Mondiale biennale: anche il Cio contro ma la Fifa tira dritto

Che, tra sondaggi d’opinione e proclami di Arsène Wenger, l’idea di far disputare il Mondiale di calcio ogni due anni non fosse una sparata per vedere l’effetto che fa, era apparso subito chiaro. Una campagna pericolosa – come già sottolineato da queste colonne – che Gianni Infantino, presidente della Fifa, sta conducendo con piglio sempre più deciso, per non dire intransigente. Non importa che Uefa e Conmebol (la confederazione che governa il calcio sudamericano) si siano dette contrarie, così come i calciatori, preoccupati dall’intensificazione dei calendari che ne deriverebbe, con alto rischio di infortuni. Solo Koulibaly del Napoli si è pubblicamente espresso a favore, ma la sua è una posizione dal sapore politico perché si schiera con la sua Africa che rientra in quei «mercati calcistici in via di sviluppo» cui strizza l’occhio Infantino, il quale afferma che «il calcio deve essere veramente globale».

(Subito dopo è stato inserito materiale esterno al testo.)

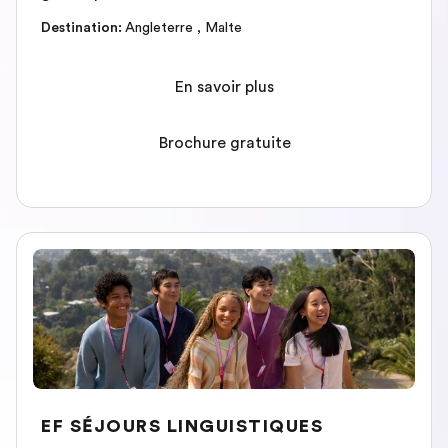
Destination
:
Angleterre
,
Malte
En savoir plus
Brochure gratuite
EF SÉJOURS LINGUISTIQUES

Come se di fatto già non lo sia. E già la Fifa prevede dal 2026 l’aumento delle nazioni partecipanti da 32 a 48. La Federazione internazionale del football sembra determinata a procedere spedita contro tutto e quasi tutti («una decisione verrà presa a fine anno», ha ribadito Infantino). Intanto nelle scorse ore anche il Comitato olimpico internazionale ha manifestato le proprie perplessità sul Mondiale a cadenza biennale, aggiungendo che «incrementare la frequenza creerebbe un conflitto con gli altri sport di maggiore impatto internazionale, come tennis, ciclismo, golf, ginnastica, nuoto, atletica, Formula 1 e molti altri. Questa riforma potrebbe quindi danneggiare la diversità e lo sviluppo delle discipline che non sono il calcio». Il Cio va oltre, paventando danni alla parità di genere: «L’incremento dei calendari dell’attività maschile sarebbe una sfida alla promozione di quello femminile» e a sua volta rimarca «un ancor maggiore logorio fisico e psicologico dei giocatori», invocando poi «consultazioni fra le componenti del mondo del calcio, le federazioni internazionali dei vari sport e gli organizzatori dei maggiori eventi che includano anche i rappresentanti degli atleti». La questione è complessa e delicata, altro che decidere il futuro in un paio di mesi.